Matthew 26:30-31: And when they had sung a hymn, they went out to the Mount of Olives. Then Jesus said to them, All of you will be made to stumble because of Me this night, for it is written: I will strike the Shepherd, and the sheep of the flock will be scattered.
Again we have two paragraphs each with one verse. Verse 30 states that they sang a hymn at the end of the first Lord's Supper. That was a part of the Passover, and the Psalms 113-118 were traditionally appropriate for the end of Passover. These six Psalms are known as the Hallel (praise) Psalms, and the content of those psalms celebrates the deliverance from Egypt. Psalm 135 is similar in content, and in fact that psalm is known as "Little Hallel."

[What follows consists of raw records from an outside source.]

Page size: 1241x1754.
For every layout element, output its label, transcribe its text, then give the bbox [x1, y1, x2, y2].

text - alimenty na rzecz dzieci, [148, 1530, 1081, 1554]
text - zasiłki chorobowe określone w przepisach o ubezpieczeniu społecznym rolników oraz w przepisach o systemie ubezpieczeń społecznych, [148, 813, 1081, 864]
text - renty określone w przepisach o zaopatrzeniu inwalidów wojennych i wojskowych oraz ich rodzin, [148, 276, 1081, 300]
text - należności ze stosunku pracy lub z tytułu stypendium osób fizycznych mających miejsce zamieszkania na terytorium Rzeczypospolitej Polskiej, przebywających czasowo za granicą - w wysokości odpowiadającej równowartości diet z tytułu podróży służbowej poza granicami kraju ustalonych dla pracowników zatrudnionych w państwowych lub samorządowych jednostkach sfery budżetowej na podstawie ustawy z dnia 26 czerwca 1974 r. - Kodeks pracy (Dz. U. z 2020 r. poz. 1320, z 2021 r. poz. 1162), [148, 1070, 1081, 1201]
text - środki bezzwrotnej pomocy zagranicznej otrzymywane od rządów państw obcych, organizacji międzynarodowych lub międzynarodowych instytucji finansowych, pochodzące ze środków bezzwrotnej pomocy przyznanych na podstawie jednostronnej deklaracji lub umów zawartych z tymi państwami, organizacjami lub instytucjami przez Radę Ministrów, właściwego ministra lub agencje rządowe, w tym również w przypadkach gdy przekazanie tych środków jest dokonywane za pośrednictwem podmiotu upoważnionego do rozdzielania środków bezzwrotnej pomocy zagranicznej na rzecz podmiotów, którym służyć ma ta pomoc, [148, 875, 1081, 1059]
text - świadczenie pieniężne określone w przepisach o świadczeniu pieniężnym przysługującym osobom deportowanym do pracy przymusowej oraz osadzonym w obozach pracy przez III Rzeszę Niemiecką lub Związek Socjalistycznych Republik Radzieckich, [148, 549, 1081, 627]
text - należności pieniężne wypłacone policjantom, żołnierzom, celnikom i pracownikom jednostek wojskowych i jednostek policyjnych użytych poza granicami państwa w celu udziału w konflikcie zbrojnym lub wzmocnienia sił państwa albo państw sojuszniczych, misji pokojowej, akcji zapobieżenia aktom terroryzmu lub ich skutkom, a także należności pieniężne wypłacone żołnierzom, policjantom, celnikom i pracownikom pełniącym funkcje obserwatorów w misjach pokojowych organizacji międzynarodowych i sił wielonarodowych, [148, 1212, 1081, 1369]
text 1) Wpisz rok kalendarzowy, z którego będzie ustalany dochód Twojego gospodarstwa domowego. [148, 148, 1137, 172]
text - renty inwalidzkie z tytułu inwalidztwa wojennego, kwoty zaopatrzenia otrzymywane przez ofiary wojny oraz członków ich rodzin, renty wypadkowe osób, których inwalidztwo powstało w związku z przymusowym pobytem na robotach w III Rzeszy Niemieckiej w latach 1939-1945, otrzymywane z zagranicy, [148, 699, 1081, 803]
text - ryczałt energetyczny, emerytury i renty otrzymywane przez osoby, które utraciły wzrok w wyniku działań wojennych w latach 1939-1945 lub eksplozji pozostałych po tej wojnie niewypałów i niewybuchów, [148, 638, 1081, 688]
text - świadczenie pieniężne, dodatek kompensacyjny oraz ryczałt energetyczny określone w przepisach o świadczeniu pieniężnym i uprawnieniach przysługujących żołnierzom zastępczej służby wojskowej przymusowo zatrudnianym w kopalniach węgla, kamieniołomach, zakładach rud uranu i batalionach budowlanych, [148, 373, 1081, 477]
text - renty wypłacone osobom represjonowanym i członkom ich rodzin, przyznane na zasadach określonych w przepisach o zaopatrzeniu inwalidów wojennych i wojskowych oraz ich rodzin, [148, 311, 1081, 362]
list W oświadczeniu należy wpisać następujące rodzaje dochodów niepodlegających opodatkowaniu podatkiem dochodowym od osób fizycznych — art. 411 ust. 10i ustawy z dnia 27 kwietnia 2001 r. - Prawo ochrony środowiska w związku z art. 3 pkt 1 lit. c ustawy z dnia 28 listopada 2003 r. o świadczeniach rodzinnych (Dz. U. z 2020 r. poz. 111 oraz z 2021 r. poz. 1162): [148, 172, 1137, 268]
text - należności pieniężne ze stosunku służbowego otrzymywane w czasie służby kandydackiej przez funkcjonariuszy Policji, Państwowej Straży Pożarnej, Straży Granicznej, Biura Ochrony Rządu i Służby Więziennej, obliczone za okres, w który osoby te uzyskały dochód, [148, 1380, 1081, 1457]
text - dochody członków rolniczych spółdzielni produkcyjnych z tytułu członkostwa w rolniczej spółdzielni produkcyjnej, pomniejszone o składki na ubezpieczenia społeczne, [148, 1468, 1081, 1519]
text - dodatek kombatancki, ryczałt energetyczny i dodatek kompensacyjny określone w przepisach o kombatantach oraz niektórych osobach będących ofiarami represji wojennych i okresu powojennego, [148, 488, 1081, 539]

The location now switches to the Mount of Olives. Apparently, Jesus and the disciples frequented the Garden of Gethsemane for teaching and prayer at different times during His ministry. That Garden is located near the base of the Mount of Olives, which rises on the east of Jerusalem. This is not an extremely high mountain, and would be regarded in California as a foothill. Today, you can see the Golden Gate (permanently blocked by Arabs to prevent the Messiah's entry) from the Garden of Gethsemane. This garden is still there today with olive trees, some of which are dated at 3000 years of age.

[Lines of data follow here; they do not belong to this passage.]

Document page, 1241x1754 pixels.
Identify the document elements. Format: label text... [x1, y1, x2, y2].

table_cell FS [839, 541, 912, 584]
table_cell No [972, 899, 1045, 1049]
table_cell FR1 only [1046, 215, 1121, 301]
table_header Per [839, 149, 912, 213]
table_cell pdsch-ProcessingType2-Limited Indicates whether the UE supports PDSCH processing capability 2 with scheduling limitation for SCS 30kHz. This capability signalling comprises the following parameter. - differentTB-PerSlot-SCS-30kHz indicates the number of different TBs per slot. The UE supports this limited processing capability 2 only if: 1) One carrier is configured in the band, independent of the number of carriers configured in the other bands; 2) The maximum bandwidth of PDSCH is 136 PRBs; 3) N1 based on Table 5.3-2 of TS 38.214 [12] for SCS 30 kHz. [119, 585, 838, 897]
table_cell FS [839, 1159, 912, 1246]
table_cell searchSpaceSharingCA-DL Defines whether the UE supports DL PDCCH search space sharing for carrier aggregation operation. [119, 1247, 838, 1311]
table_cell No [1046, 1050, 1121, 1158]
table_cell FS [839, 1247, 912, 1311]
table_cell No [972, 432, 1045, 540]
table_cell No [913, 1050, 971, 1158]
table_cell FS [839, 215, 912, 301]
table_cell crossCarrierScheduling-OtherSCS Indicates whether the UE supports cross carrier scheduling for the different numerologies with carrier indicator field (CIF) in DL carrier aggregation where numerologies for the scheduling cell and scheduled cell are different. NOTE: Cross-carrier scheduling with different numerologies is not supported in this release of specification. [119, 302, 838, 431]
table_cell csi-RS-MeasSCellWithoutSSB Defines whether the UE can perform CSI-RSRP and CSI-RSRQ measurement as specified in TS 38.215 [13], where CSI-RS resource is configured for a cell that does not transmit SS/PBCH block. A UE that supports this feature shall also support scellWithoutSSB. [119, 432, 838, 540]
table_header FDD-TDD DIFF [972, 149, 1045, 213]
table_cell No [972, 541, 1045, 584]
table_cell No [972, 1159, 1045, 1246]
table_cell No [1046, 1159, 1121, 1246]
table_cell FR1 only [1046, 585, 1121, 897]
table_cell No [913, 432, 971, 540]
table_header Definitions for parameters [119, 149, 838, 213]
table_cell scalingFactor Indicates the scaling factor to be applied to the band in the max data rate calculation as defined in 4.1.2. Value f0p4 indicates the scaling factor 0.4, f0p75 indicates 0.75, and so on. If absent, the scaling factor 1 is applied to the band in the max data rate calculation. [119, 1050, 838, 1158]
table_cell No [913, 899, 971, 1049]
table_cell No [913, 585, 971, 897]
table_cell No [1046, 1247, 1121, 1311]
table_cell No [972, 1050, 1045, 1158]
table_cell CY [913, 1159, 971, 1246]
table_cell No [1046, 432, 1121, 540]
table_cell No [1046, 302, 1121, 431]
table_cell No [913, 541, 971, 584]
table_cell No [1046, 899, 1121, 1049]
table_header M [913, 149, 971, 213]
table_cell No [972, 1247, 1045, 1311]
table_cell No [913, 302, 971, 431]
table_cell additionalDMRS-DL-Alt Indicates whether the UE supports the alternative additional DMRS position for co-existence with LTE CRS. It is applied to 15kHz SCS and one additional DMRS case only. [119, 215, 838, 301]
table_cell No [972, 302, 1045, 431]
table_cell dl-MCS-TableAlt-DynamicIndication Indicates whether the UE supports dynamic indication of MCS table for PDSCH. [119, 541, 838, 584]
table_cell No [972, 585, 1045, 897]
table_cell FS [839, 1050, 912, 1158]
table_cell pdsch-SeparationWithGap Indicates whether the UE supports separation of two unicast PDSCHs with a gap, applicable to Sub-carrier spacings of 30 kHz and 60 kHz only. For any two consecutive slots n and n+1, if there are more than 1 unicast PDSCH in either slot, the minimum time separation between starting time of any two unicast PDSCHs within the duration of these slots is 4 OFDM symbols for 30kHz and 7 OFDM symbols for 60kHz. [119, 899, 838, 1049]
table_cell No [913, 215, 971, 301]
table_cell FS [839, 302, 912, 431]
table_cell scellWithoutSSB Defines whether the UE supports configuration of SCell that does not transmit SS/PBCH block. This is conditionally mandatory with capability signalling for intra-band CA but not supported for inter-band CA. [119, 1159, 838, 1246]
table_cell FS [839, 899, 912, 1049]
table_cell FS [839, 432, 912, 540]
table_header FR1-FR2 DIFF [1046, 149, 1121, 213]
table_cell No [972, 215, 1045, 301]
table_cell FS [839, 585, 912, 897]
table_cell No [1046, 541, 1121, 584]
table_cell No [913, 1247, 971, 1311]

Next to the Garden is the Church of All Nations, which had I believe 27 nations pay for its construction (USA was one of them). The claim to fame is that they have in that church what is believed to be the very rock on which Jesus prayed that night. We need to always be careful when we say that a rock or some other object is the exact spot, but as Dr. Gary Cohen (with whom I have co-conducted several trips to Israel) has said at these sites in the Holy Land: "We are always within 200 miles of the exact spot." Of course, that is the basic dimension of Israel, a country today that is about the size of New Jersey
Jesus will enter Jerusalem from that Gate in the End Times. Zechariah 14 says that His feet will touch the Mount of Olives, and the mountain will split in such a way that the Jews will be able to flee Jerusalem. As He and the disciples went out of that Golden Gate to the Mount of Olives, He began to warn them of what was soon to occur, and to impress upon them the untrustworthiness of their own hearts.

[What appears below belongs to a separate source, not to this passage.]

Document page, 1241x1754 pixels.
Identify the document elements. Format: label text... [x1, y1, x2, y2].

It was another of Zechariah's prophecies to which Jesus referrs in the next verse when He tells the disciples that all should be stumbled, or scandalized, because of Him that night. Zechariah 13:7 affirms that God will smite the Shepherd, and the sheep (disciples) will be scattered. The word "stumble" in Greek was used in 24:10 to describe the "offending" of those who will fall away from the Lord in the last days. The "stumbling" here is not final, but rather an emotional moment where the disciples because of lack of proper prayer preparation deserted Christ at His moment of need. The disciples must have felt that none of them would forsake Him whom they loved so dearly. But no man can ever sound the depths of evil in his own heart, which grace alone can overcome. Le tus this week Pray without ceasing.